**SOURCE**
3
XXXXXX TAX MANAGED FUNDS TRUST
CLASS C
DISTRIBUTION PLAN AND AGREEMENT
This Plan and Agreement (the "Plan") constitutes
the Distribution Plan for the Class C shares of the
portfolio series (each a "Fund" and collectively the
"Funds") of Xxxxxx Tax Managed Funds Trust, a
Massachusetts business trust (the "Trust"), adopted
pursuant to the provisions of Rule 12b-1 under the
Investment Company Act of 1940 (the "Act") and the
related agreement between the Trust and Xxxxxx Mutual
Funds Corp. ("PMF"). During the effective term of
this Plan, the Trust may incur expenses primarily
intended to result in the sale of its Class C shares
upon the terms and conditions hereinafter set forth:
SECTION 1. The Trust shall pay to PMF a monthly
fee at the annual rate of 1.00% of the average net asset value
of the Class C shares of the Funds, as determined at
the close of each business day during the month, to
compensate PMF for services provided and expenses
incurred by it in connection with the offering of
Class C shares, which may include, without
limitation, the payment by PMF to investment dealers
of commissions on the sale of Class C shares, as set
forth in the then current Prospectus or Statement of
Additional Information of the Trust, and the payment
of a service fee of up to 0.25% of such net asset
value for the purposes of maintaining or improving
services provided to shareholders by PMF and
investment dealers. Such fees shall be payable for
each month within 15 days after the close of such
month. A majority of the Qualified Trustees, as
defined below, may, from time to time, reduce the
amount of such payments, or may suspend the operation
of the Plan for such period or periods of time as
they may determine.
SECTION 2. This Plan shall not take effect with
respect to a Fund until:
(a) it has been approved by a vote of a
majority of the outstanding Class C
shares of the Fund, but only if the
Plan is adopted after the commencement
of any public offering of the Fund's
Class C shares or the sale of the
Fund's Class C shares to persons who
are not affiliated persons of the
Fund, affiliated persons of such
persons, promoters of the Fund or
affiliated persons of such promoters;
(b) it has been approved, together with
any related agreements, by votes of
the majority (or whatever greater
percentage may, from time to time, be
required by Section 12(b) of the Act
or the rules and regulations
thereunder) of both (i) the Trustees
of the Trust, and (ii) the Qualified
Trustees of the Trust, cast in person
at a meeting called for the purpose of
voting on this Plan or such agreement;
and
(c) the Fund has received the proceeds of
the initial public offering of its
Class C shares.
SECTION 3. This Plan shall continue in effect
with respect to a Fund for a period of more than one year after it
takes effect only so long as such continuance is
specifically approved at least annually in the manner
provided for approval of this Plan in Section 2(b).

**RECORDED INFORMATION**

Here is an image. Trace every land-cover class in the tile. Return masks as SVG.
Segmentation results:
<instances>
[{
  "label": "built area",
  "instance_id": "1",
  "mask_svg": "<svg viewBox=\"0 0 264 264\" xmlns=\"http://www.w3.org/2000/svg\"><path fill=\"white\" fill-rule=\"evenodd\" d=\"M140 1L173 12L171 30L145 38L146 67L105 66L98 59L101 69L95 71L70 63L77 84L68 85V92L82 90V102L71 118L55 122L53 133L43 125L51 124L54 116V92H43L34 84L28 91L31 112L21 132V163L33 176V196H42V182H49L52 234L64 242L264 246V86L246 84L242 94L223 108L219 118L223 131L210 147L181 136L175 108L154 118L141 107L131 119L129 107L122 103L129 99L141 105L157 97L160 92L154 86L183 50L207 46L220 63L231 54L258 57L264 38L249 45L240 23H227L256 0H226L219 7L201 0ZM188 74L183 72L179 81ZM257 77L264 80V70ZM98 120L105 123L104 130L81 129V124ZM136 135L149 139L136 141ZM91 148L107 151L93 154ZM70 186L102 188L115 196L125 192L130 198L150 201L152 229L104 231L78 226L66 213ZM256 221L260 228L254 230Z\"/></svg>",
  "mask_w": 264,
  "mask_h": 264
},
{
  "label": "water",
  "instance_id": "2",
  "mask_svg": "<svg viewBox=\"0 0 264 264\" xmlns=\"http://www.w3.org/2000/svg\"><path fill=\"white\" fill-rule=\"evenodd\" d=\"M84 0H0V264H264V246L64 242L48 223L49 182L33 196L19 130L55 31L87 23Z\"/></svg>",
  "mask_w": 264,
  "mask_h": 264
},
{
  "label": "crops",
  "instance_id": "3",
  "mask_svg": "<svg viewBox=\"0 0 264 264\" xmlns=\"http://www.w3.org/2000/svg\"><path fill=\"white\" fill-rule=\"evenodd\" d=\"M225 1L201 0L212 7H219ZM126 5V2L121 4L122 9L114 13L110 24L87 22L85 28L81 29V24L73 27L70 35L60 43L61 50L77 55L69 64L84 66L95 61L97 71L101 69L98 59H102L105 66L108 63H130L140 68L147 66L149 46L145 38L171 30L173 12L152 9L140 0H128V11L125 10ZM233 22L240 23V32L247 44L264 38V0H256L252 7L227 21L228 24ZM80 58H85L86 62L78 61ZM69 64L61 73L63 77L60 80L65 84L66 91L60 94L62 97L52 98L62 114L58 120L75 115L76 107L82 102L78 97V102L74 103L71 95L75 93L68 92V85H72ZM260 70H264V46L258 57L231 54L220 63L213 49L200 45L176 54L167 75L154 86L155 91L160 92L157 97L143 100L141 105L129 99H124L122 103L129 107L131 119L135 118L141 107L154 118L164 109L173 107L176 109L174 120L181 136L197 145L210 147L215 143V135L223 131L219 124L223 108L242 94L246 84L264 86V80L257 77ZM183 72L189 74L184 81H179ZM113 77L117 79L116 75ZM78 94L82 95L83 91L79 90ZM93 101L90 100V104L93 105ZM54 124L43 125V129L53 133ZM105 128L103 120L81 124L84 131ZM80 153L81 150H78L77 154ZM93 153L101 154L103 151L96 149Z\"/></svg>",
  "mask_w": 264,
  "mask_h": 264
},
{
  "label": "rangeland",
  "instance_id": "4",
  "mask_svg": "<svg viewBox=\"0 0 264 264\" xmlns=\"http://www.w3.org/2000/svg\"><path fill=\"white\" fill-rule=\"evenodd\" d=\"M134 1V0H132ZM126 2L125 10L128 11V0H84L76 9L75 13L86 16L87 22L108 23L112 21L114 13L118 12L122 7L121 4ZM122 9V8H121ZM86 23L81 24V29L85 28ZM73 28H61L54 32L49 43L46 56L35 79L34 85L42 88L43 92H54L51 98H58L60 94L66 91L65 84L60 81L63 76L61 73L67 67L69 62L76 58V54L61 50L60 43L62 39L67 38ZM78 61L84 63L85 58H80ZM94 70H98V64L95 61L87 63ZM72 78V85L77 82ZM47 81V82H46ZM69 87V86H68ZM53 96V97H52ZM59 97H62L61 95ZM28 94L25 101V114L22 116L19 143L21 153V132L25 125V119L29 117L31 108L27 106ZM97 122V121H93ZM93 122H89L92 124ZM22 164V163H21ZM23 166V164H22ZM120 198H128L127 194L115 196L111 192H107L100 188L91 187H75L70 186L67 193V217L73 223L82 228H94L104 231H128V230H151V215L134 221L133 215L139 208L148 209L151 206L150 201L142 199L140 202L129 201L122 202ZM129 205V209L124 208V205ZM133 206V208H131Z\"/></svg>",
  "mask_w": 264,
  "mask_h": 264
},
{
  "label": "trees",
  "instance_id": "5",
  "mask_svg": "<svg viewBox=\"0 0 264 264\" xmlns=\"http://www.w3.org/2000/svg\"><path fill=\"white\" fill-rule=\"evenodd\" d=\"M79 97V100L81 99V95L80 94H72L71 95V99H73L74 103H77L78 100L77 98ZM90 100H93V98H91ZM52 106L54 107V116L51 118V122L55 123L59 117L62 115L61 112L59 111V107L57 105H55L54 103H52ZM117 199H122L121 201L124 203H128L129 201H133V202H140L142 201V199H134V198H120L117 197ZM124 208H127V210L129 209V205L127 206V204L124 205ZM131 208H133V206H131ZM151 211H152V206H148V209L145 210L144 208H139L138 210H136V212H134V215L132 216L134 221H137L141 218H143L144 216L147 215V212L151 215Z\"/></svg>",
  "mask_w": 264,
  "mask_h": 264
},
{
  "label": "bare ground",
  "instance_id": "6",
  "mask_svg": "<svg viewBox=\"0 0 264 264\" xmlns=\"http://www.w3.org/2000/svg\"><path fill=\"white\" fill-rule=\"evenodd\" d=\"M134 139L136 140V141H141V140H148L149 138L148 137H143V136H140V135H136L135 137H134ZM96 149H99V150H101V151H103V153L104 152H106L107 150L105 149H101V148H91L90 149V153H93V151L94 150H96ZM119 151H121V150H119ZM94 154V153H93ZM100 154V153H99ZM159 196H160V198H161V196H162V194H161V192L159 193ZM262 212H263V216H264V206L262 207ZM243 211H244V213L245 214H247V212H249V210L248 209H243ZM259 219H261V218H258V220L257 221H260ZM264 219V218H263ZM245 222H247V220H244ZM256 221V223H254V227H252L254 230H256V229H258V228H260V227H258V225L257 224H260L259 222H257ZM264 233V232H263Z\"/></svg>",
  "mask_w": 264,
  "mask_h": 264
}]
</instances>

**YOUR GOAL**
Write the next part of the Class C distribution plan, picking up after its last sentence.

**TASK ANSWER**
SECTION 4. PMF shall provide to the Trustees of
the Trust, and the Trustees shall review, at least quarterly, a
written report of the amounts so expended and the
purposes for which such expenditures were made.
SECTION 5. This Plan may be terminated with
respect to a Fund at any time by vote of a majority of the
Qualified Trustees or by vote of the majority of the
outstanding Class C shares of the Fund.
SECTION 6. All agreements with any person
relating to implementation of this Plan shall be in writing, and
any agreement related to this Plan shall provide:
(a) that such agreement may be terminated
with respect to a Fund at any time,
without payment of any penalty, by
vote of a majority of the Qualified
Trustees or by vote of a majority of
the outstanding Class C shares of the
Fund, on not more than 60 days'
written notice to any other party to
the agreement; and
(b) that such agreement shall terminate
automatically in the event of its
assignment.
SECTION 7. This Plan may not be amended to
increase materially the amount of distribution expenses with
respect to a Fund permitted pursuant to Section 1
hereof without the approval of a majority of the
outstanding Class C shares of the Fund and all
material amendments to this Plan with respect to a
Fund shall be approved in the manner provided for
approval of this Plan in Section 2(b).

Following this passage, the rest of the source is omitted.